ABOVE: Demolition of the Old Civic Center, circa 1974, with apparent brick salvage.  (Photo, City of Huntington Beach archives)

ABOVE: Memorial Hall demolition, circa 1974, the eagles saved by some unknown hero.  Its unknown if someone saved the wings above the entrance.  (Photo, City of Huntington Beach archives)

   From 1945 to 1972, the City of Huntington Beach grew from its original 3.57 square miles to almost 28 square miles.  The City's population boomed from 11,000 in 1960 to 150,000 in 1974.  In a little over a decade, Huntington Beach had become the fastest growing city in the United States.

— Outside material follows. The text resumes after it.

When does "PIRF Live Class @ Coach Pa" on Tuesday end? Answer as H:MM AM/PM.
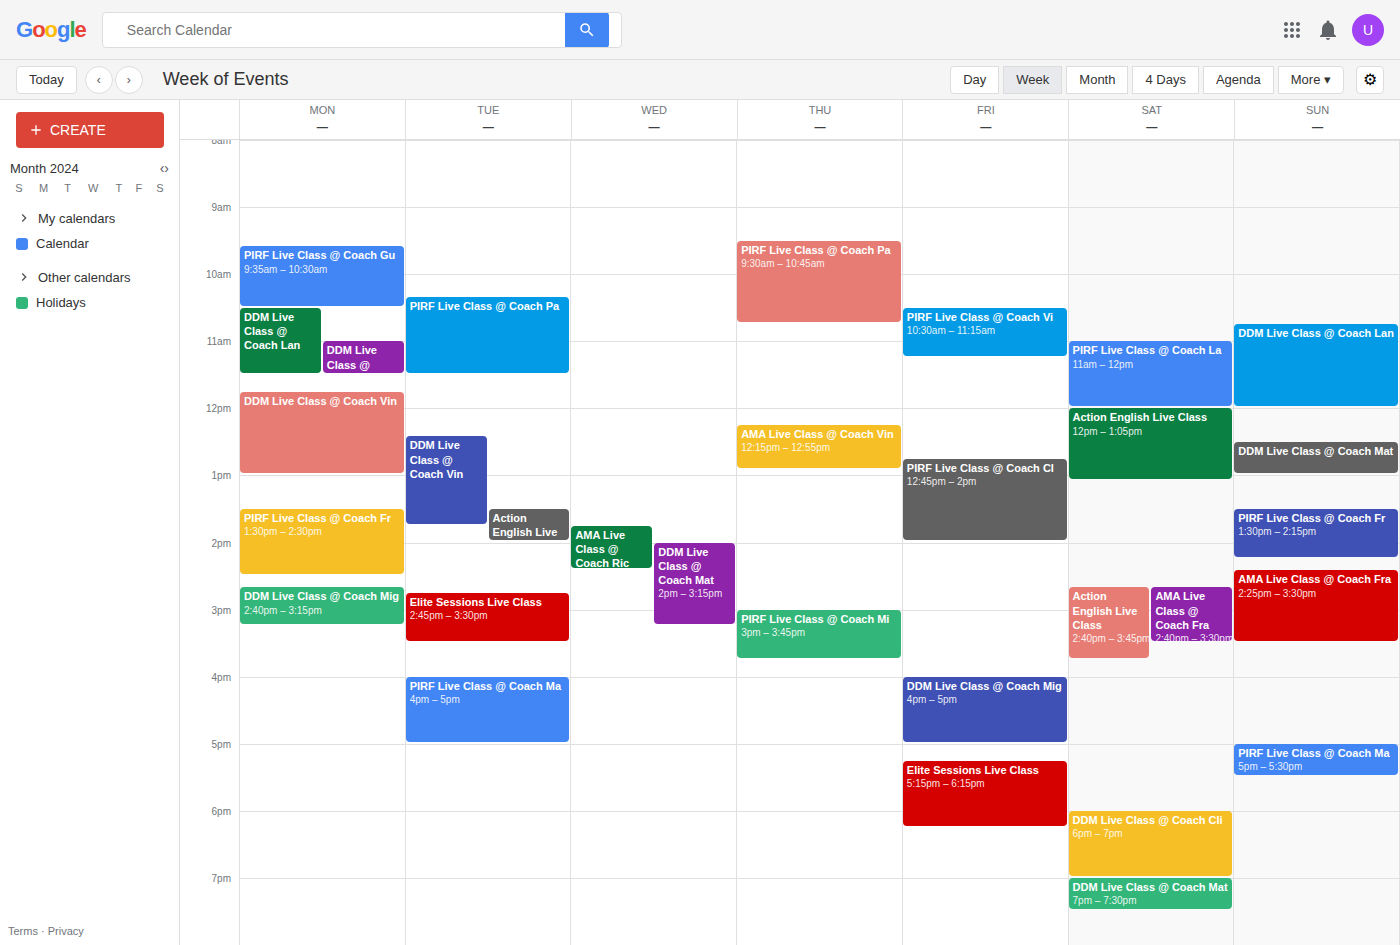
11:30 AM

ABOVE: Civic Center construction at present-day Main Street and Yorktown, across from Huntington Beach High School, circa 1974.  (Photo, City of Huntington Beach archives)

   By 1968, the City purchased the new civic center site at Main Street and Mansion (Yorktown) Avenue, across from Huntington Beach High School.  The new city hall--designed by architect Kurt Meyer, who designed a number bank buildings in Los Angeles--opened its doors in 1974.  

   The dedication event featured bands from Huntington Beach and Marina high schools, the Edison High School drill team, and hostesses from the Orange Coast College stewardess trainees.  The dedication address was made by Robert H. Finch, Counselor to President Richard Nixon, with a presentation of keys to the building by the architect.

   Six years later, the paired eagles and plaques from the Old Civic Center quietly found their new home in the public works yard.

ABOVE: An aerial of the Old Civic Center, circa 1950, shows the building placement.  The city hall and Memorial Hall site is now condominiums.  The Triangle Park site is retained with the 1951 Main Street Library.  (Photo, City of Huntington Beach archives).

Location: The monument to the Old Civic Center is located in the parking lot of the City of Huntington Beach public works corporation yard, 17371 Gothard Street, between Slater and Warner avenues.  It can be viewed during the days and hours the public works offices are open.